At week 12, 63.53% of the patients reached PASI 90 and 49.17% PASI 100. After 3 years of treatment, 65.22% of patients maintained a complete skin clearance, and 91.30% had an absolute PASI of 2 or less. Patients naïve to biological therapies had better clinical responses at weeks 12, 24 and 52. However, after 2 years of treatment, no significant differences were observed. Body mass index did not interfere with the effectiveness of brodalumab throughout the study. No new safety findings were recorded. After 36 months, 85.64% of our patients were still on treatment with brodalumab.

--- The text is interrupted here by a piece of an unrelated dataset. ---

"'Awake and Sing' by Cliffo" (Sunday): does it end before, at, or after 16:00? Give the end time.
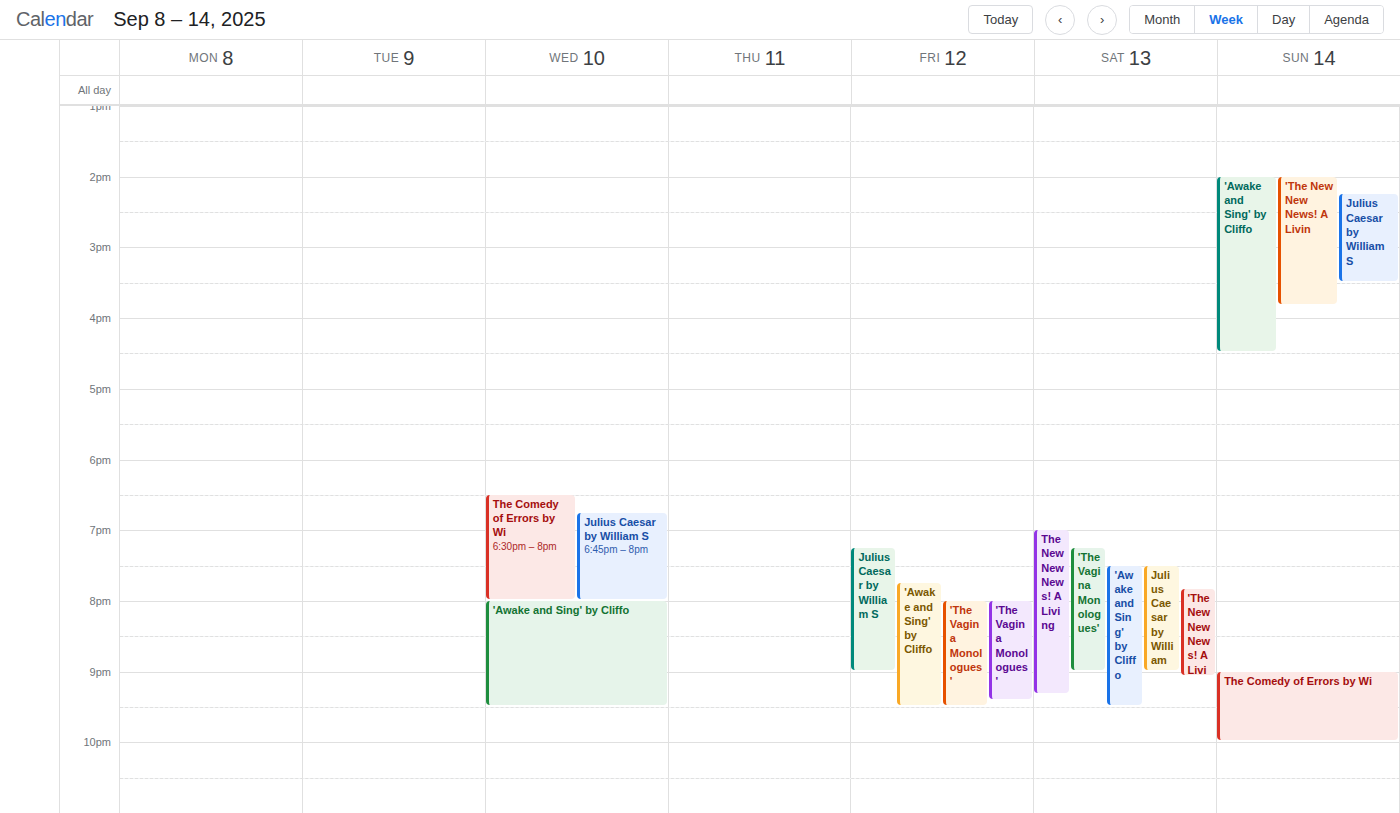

Our data confirm the effectiveness and the safety of brodalumab in the largest real-life cohort to date, up to 156 weeks.
布罗达单抗是一种单克隆抗体,靶向白细胞介素-17A受体(IL17RA)的A亚基,可抑制IL-17家族各种亚型的信号传导。在三项3期试验评估后,它已被批准用于治疗中度至重度斑块状银屑病。然而,在现实环境中关于布罗达单抗的长期数据仍然有限。
本研究的目的是评估布罗达单抗治疗银屑病的长期有效性和安全性。我们还评估了布罗达单抗在3年时间跨度内的药物留存率。我们对在14个意大利皮肤科单位接受随访的606例患者进行了一项回顾性多中心研究,所有患者均按照意大利指南接受布罗达单抗治疗。患者的人口统计学和疾病特征从电子数据库中获取。在基线以及第12、24、52、104和156周,我们评估了银屑病面积和严重程度指数(PASI)评分,并调查不良事件。还记录了与基线相比,PASI改善达到75%、90%和100%(分别为PASI 75、PASI 90和PASI 100)的患者比例。
在第12周时,63.53%的患者达到PASI 90,49.17%达到PASI 100。经过3年治疗后,65.22%的患者保持皮肤完全清除,91.30%的患者绝对PASI为2或更低。初次接受生物治疗的患者在第12、24和52周时有更好的临床反应。然而,在治疗2年后,未观察到显著差异。在整个研究过程中,体重指数并未干扰布罗达单抗的有效性。未记录到新的安全性发现。36个月后,我们85.64%的患者仍在接受布罗达单抗治疗。
我们的数据证实了布罗达单抗在迄今为止最大的现实队列中长达156周的有效性和安全性。